Krwawe rozruchy w więzieniu w prowincji Guayas. 24 zabitych, wielu rannych
24 więźniów zginęło, a 48 zostało rannych w zamieszkach w ekwadorskim więzieniu w prowincji Guayas. Znów przyczyną były porachunki między gangami, które walczą o kontrolę nad więzieniem.
29.09.2021 06:39
To już trzecie krwawe rozruchy w tym roku. Poprzednie miały miejsce w lutym i w lipcu. Przyczyną wszystkich są porachunki gangów dążących do przejęcia kontroli nad funkcjonowaniem więzienia.
"Zamieszki rozpoczęły się od strzelaniny i licznych eksplozji w różnych częściach Ośrodka Odbywania Kary Pozbawienia Wolności Guayas N1. Uruchomiony został alarm. W wyniku starć zginęło 24 więźniów" - podała służba więzienna Ekwadoru, SNAI.
Służby przekazały, że odzyskały kontrolę nad więzieniem, ale stało się to dopiero wieczorem. Z ośrodka w Guayas ewakuowano cały personel, a do akcji skierowano oddziały policji i wojska.
Sytuacja w ekwadorskich więzieniach jest niezwykle trudna. Placówki są przepełnione.

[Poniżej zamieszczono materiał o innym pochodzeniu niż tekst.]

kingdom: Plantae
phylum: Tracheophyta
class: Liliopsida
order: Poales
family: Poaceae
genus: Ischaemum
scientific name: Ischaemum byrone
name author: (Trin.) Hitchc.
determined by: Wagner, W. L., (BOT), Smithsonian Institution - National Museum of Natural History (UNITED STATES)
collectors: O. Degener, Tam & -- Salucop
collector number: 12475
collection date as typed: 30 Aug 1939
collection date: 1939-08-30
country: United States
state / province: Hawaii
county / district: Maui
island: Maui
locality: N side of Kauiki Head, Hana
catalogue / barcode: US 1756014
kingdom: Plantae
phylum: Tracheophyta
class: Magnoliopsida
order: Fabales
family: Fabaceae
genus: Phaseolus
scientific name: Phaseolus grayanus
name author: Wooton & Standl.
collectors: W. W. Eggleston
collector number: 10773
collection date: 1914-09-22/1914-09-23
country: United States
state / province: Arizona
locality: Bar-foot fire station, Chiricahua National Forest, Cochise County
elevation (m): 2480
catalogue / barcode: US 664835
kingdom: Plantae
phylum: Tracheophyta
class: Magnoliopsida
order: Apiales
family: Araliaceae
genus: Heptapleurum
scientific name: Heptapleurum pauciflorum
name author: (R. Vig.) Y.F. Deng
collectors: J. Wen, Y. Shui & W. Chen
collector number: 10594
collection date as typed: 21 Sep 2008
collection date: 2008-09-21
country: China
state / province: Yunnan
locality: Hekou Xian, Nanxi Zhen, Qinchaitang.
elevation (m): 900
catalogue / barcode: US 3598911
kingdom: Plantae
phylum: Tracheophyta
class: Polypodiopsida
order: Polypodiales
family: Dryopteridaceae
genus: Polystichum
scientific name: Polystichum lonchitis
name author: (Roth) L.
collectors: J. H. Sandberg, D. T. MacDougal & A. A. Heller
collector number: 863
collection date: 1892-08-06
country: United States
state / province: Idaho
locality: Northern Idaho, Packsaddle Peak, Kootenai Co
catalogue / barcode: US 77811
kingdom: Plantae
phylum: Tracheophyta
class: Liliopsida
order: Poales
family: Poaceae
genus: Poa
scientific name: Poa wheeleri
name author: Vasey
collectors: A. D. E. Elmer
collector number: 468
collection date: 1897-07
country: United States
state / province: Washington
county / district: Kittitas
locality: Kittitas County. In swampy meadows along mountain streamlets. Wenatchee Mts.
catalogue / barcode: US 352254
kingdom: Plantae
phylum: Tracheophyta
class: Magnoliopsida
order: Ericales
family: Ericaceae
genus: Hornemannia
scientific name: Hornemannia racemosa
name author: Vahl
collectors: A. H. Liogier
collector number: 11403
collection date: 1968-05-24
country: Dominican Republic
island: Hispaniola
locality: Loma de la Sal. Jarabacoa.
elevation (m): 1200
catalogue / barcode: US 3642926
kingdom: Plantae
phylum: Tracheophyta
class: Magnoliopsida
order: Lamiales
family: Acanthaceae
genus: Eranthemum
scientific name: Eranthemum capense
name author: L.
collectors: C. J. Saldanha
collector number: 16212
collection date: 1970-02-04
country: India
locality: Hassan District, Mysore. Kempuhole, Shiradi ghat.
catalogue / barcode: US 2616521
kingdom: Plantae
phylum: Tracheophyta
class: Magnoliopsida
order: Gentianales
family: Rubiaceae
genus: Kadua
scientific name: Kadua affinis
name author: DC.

Przebywa w nich ok. 39 tys. więźniów. Co jakiś czas dochodzi tam do krwawych zamieszek. Podczas lutowych rozruchów w więzieniach w miejscowościach Guayaquil, Cuenca i Latacunga, w których przetrzymywanych jest 70 proc. z całej liczby osadzonych, zginęło 79 osób. Podczas zajść w lipcu życie straciło 21 osób.